BLM finalizes fee schedule for public land rights-of-way

Oct. 31, 2008
The US Bureau of Land Management announced final regulations on Oct. 30 for rental fees for rights-of-way across public land. The changes aim to more accurately reflect changes in land values over the past 2 decades, it said.

Nick Snow
Washington Editor

WASHINGTON, DC, Oct. 31 -- The US Bureau of Land Management announced final regulations on Oct. 30 for rental fees for rights-of-way across public land. The changes aim to more accurately reflect changes in land values over the past 2 decades, it said.
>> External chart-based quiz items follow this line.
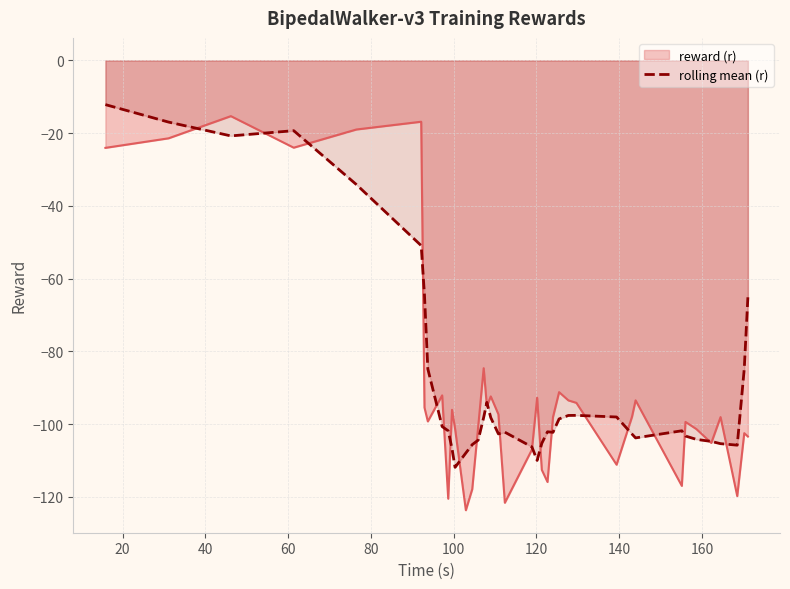

Does the chart have visible grid lines?

Yes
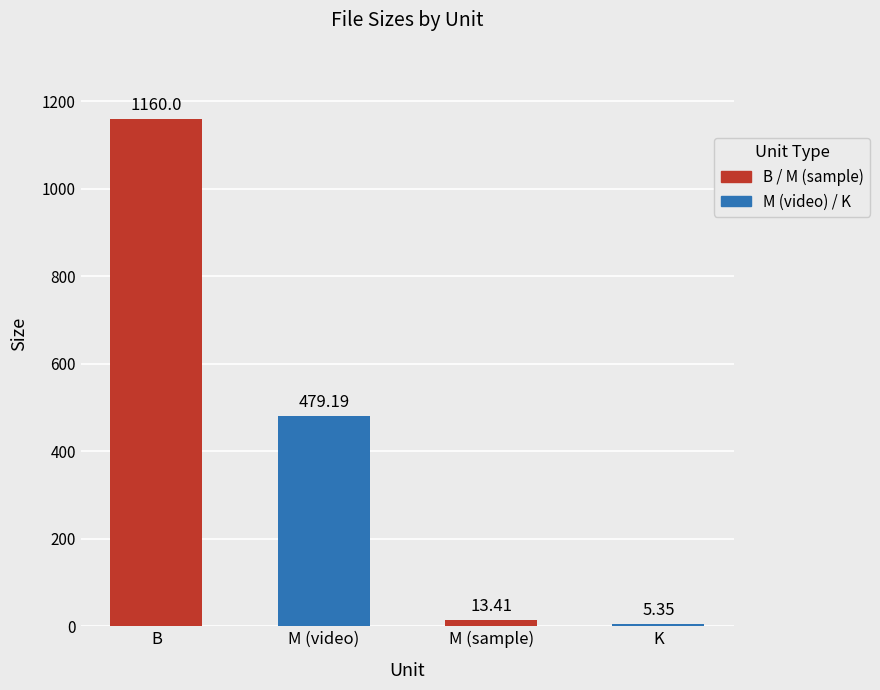

What is the difference between the values at M (video) and B?

680.8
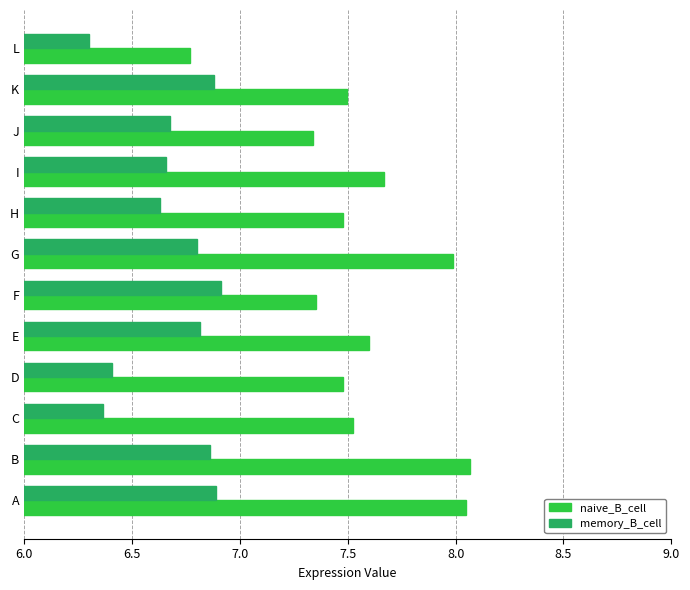

Which label corresponds to the smallest value in the chart?

L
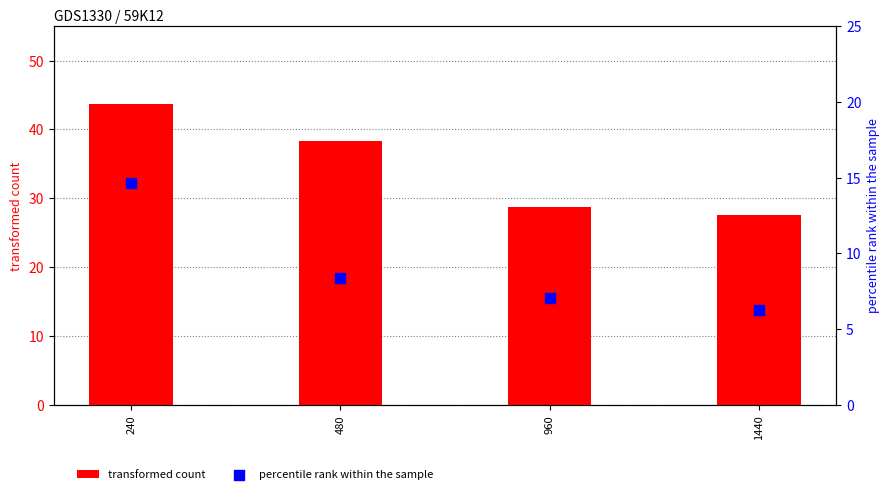

Which series reaches the maximum Y coordinate?

transformed count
The US Department of the Interior agency said that the revised regulations would appear in the Oct. 31 Federal Register. It undertook the rulemaking effort in response to Section 387 of the 2005 Energy Policy Act, which directed DOI to revise the existing rental fee schedule for linear rights-of-way to reflect current land values. BLM last updated the fees in 1987, it said.

The new regulations would update the fee schedule based on current land values from information published by the National Agricultural Statistics Service and would adjust those values, whether up or down, every 5 years, according to BLM Director James L. Caswell.

"The American taxpayer deserves fair compensation for the use of public lands for commercial purposes. This new rule would ensure that the federal government receives an adequate return for right-of-way rentals, both now and into the future," he said.

BLM said the revised rent schedule covers most linear rights-of-way granted under the 1920 Mineral Leasing Act and the 1976 Federal Land Policy and Management Act. Both laws require the holder of a right-of-way to pay fair market value to occupy, use, or cross public land for such facilities as power lines, fiber-optic lines, pipelines, roads, and ditches.

The revised rental fee schedule, which BLM plans to phase in by reducing the 2009 per-acre rent by 25%, would also be adopted by the US Forest Service for use in national forests, BLM said. The new regulations also contain provisions not directly related to the rent schedule that cover flexible rental payment periods, reimbursements of processing and monitoring fees for leases and permits, and other topics, the agency said.

It said there currently are more than 96,000 right-of-way grants on BLM acreage, 48,600 of which are subject to rent which generated more than $20 million of revenue in fiscal 2007.